As much as I love film, I often don’t care very much about how
films are made. In certain cases, I actively don’t want to know for fear their
illusions will crumble (there are things I’ve learned about 2001: A Space Odyssey I wished I
hadn’t). As it is in so many circumstances, The
Blair Witch Project is an exception. It casts a spell of realism no
making-of account can break, and there is nearly as much creepy atmosphere in
the behind-the-scenes machinations as there is on the screen. Heather, Mike,
and Josh weren’t just playing the roles of scared, hungry, weary, irritable
souls adrift in the woods; they really lived
those roles over the course of the film’s seven-day shoot. I also believe that
analysis is particularly necessary when dealing with Blair Witch because so many viewers don’t get why it wields such
power over other viewers. Such analysis is pretty unnecessary when it comes to
a film like The Exorcist. There’s a
terrifying-looking little girl doing terrifying and unspeakable things under
the sway of Satan. There is nothing remotely so explicit in Blair Witch. For the film’s numerous
detractors, there’s nothing in it at all. We never see a witch. We never see
anyone do anything more horrible than bickering or confessing to kicking a map
into a creek. A film of such ambiguity is destined to leave a lot of people
cold, and even though they probably won’t do a turnaround after reading an explanation
of why other people think it’s scary, they might still want to understand why.

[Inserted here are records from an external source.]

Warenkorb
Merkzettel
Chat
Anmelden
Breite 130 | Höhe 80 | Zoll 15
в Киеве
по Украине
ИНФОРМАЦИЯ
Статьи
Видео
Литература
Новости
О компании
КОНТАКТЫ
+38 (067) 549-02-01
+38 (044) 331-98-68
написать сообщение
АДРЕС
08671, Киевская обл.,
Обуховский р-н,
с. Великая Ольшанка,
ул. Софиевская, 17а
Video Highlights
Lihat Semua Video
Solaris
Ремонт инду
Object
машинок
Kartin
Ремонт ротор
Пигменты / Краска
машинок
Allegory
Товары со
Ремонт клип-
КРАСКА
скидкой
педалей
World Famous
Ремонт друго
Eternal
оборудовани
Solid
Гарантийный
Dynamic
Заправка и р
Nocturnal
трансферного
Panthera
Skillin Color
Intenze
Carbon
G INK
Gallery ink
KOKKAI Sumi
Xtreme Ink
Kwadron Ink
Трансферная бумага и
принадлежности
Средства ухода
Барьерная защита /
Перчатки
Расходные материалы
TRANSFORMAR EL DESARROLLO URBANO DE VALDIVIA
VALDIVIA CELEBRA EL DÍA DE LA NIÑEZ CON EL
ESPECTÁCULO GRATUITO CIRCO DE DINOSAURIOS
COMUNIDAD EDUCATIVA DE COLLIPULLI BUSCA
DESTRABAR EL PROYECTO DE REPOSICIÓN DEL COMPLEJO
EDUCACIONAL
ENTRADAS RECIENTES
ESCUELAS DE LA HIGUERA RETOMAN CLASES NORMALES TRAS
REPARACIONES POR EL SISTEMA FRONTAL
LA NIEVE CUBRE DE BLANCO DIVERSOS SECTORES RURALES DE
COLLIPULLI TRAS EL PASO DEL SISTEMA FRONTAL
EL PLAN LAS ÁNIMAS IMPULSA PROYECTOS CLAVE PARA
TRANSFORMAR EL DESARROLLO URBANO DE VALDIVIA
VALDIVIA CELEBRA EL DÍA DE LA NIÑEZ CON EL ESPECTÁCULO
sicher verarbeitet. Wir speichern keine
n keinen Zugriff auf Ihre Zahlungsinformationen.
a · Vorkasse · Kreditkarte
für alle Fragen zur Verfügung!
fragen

This is all to explain why The Blair Witch Project is such a necessary installment of the
Devil’s Advocates horror film studies series. Author Peter Turner does justice
to the film by covering as many of the necessary points as he can in the slim
page count the strictures of this mini-book series allowed him. He traces the
origins of its unique storytelling device further back than the usual Cannibal Holocaust starting point, going
back to epistolary Gothic novels, Orson Welles’s War of the Worlds broadcast, and the first-person pov noir Lady in the Lake. Then he spends the
majority of his pages on the making of and analysis. For fans of the film, the
latter will be fairly self-evident: Blair
Witch draws its powers from the fear of the unknown and the empathy its
first-person camera perspectives create. More intriguingly, Turner also gets into
how the film contrasts the more typical misogyny of slasher films yet is still
guilty of that crime in other ways and how the cameras’ constant presence both
increases and decreases the illusion of reality.
The most common problem with mini-books like this is the
author either has trouble filling the pages discussing such a limited topic or
fails to cover that topic when so few pages are at his/her disposal. I could
have read another 200 pages on how The
Blair Witch Project was made, and I think there is a great book on that
subject still waiting to be written, but Turner still manages to make excellent
use of his 83, allotting enough space for the film’s unique origins, creation,
meaning, marketing, and legacy to satisfy.